There’s a zero-tolerance policy for fighting. We both get suspended till the end of the week: three days. The office calls Mom to pick me up.
The drive home takes forever. I try telling Mom it was all a misunderstanding, but she won’t listen. “You don’t get suspended for nothing.” I want to say I was bullied, but it’s too embarrassing. If she believed me, she’d think she had to do something, and that would make it worse.
Besides, how do I tell her what got said? Even to me it doesn’t make sense. What would Cody’s great-grandmother have to do with a murder that no one thinks happened? And why would that make Cody go ballistic?
“A fistfight,” Mom says quietly. “That’s how it starts.”

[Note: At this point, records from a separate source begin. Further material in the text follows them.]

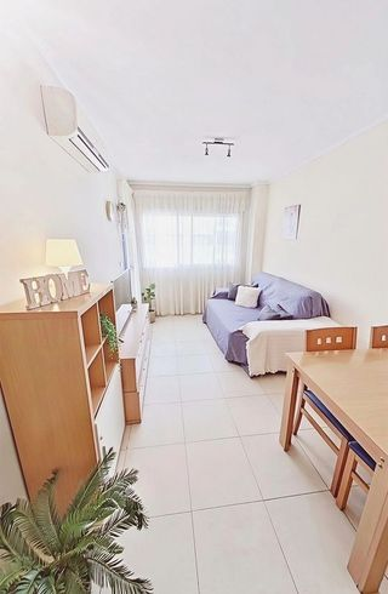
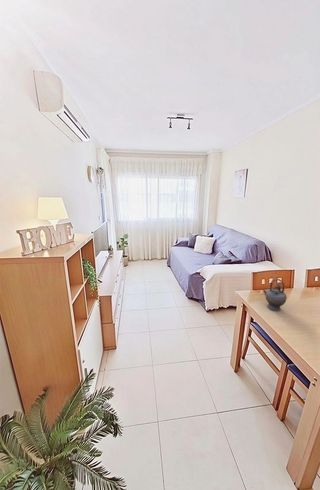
+ teapot [261,278,288,312]
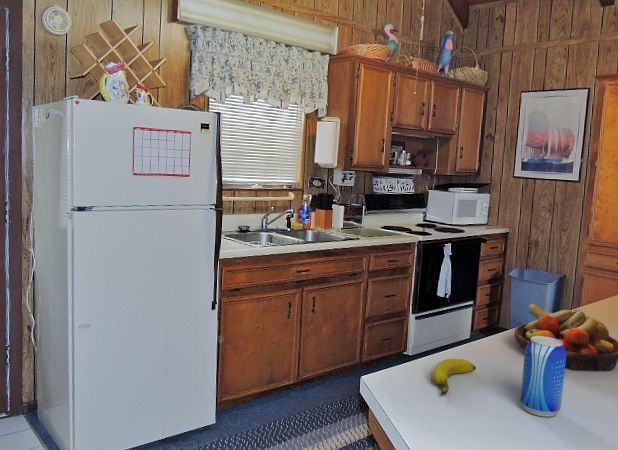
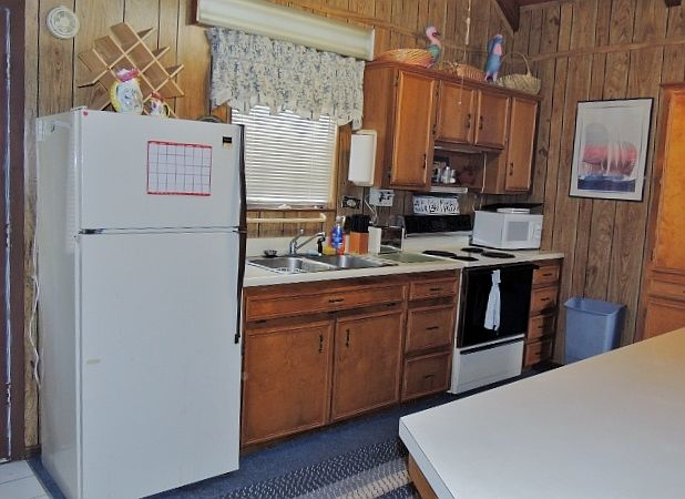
- beer can [519,336,566,418]
- banana [431,358,477,396]
- fruit bowl [513,303,618,371]
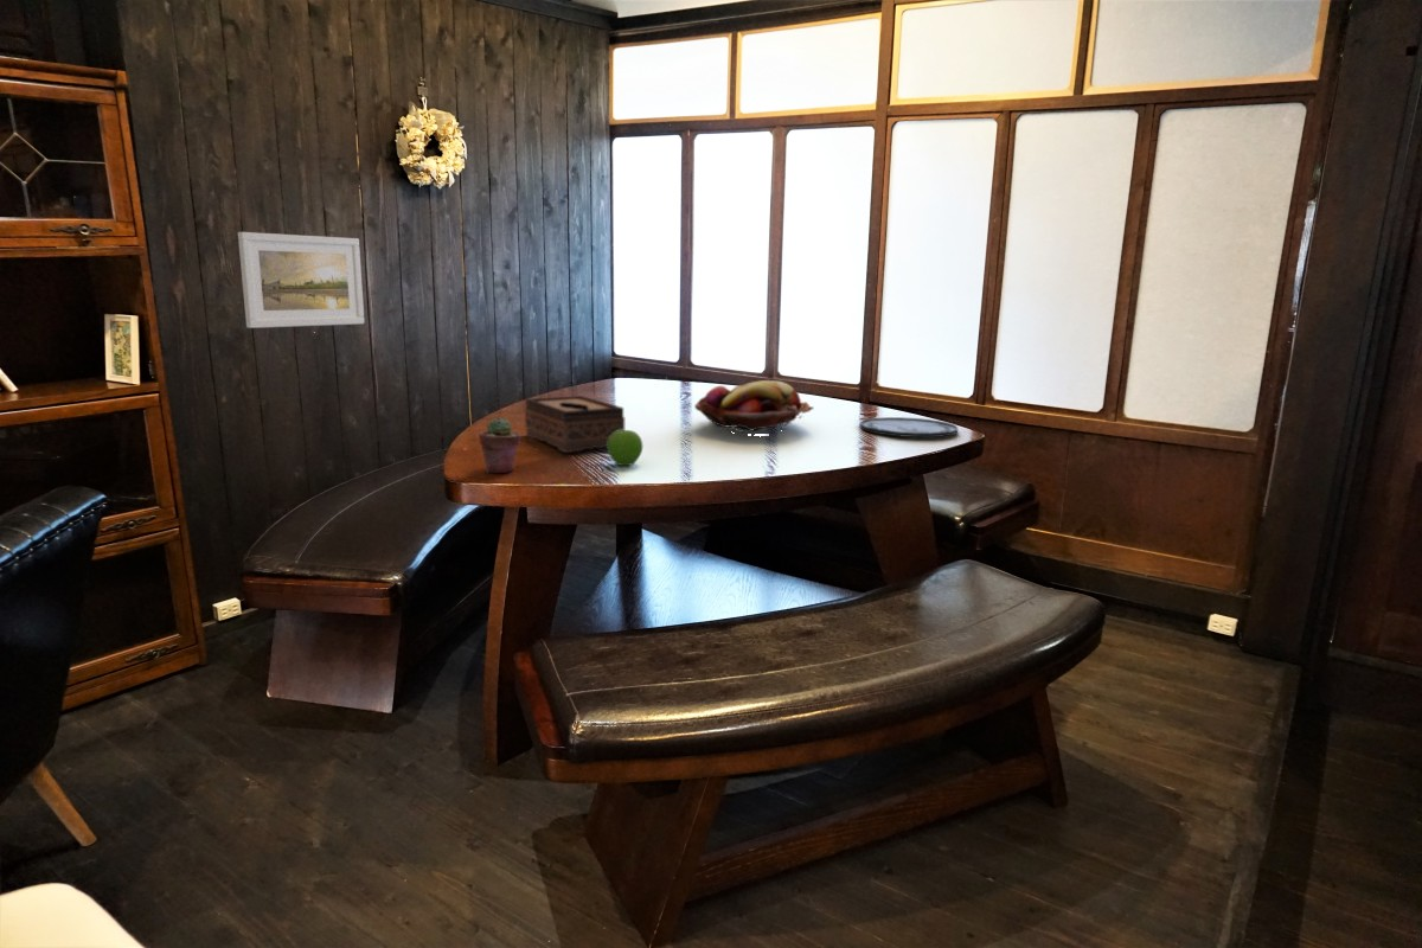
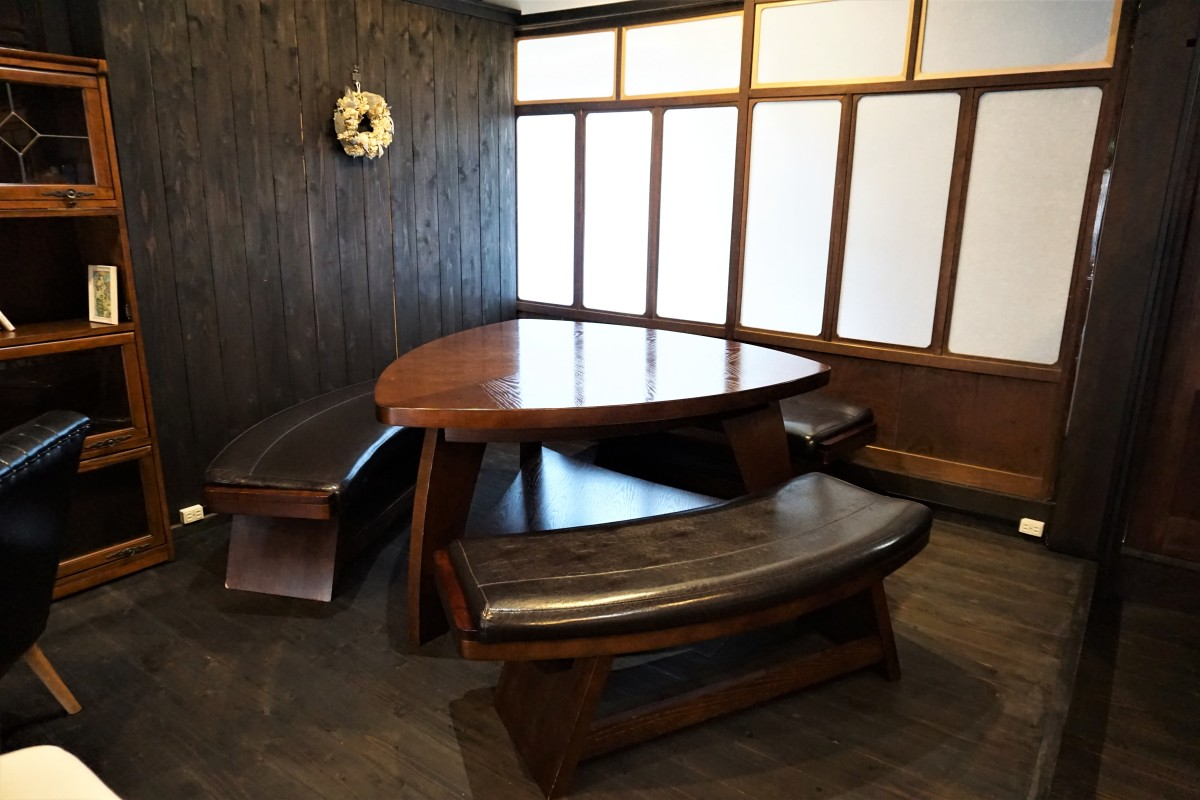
- fruit basket [693,379,814,436]
- fruit [607,429,643,467]
- potted succulent [478,416,521,474]
- plate [859,416,960,438]
- tissue box [524,395,626,454]
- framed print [237,231,365,329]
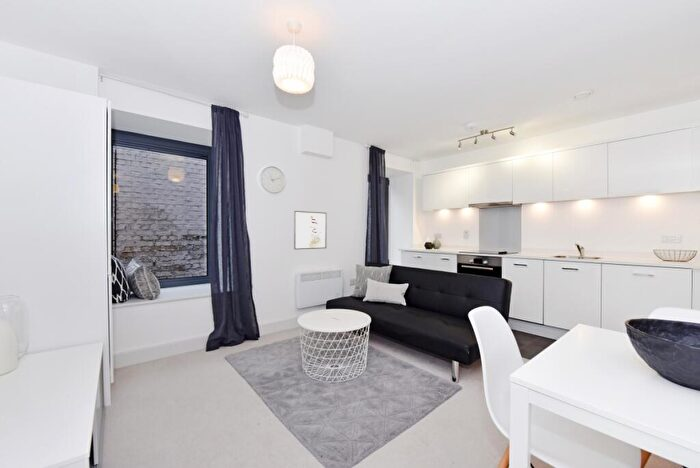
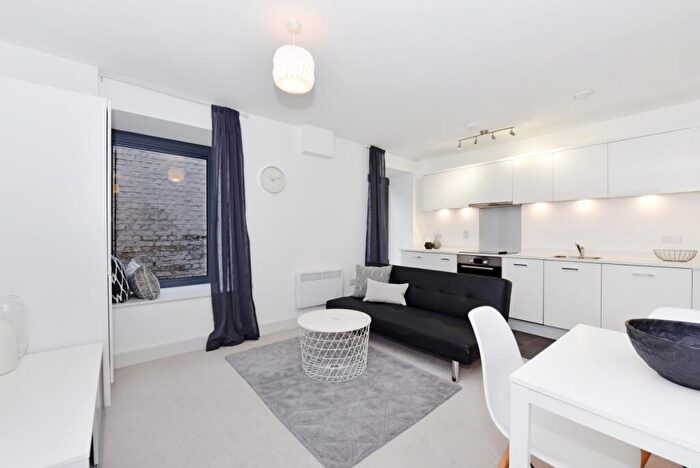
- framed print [293,210,328,250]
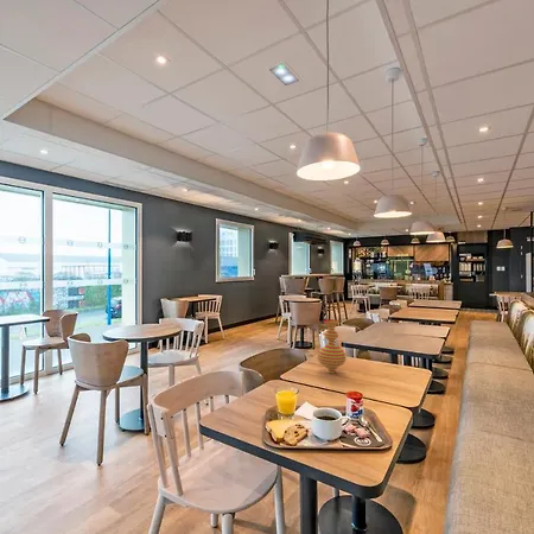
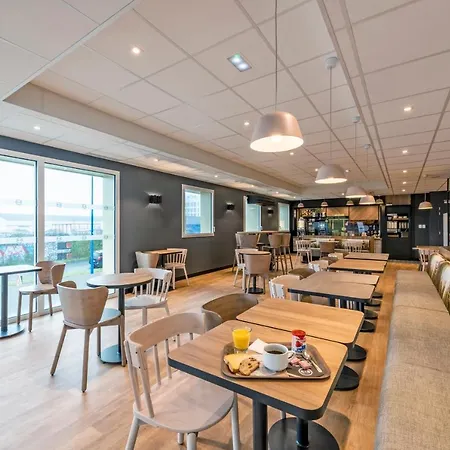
- vase [317,318,347,374]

I feel sick to my stomach. She thinks I’m turning into Dad.
16
After supper I go to my room and google Benjie’s number. There’re only three Dalberts in the area, and the other two are in town. I make the call.
“I told you not to ask Cody about the murder,” Benjie says.
“No, you didn’t. All you said was, ‘Don’t tell him there wasn’t one.’”
“Oh. Right. I should have been clearer.”
“Ya think?”
“Sorry,” Benjie says.
“Anyway, I acted like it was true. And now I’m beat up and suspended, and Mom cries when she looks at me. So what’s the deal?”
“Well, first thing you should know: Cody’s great-grandma is ninety and deranged. A total whack job.”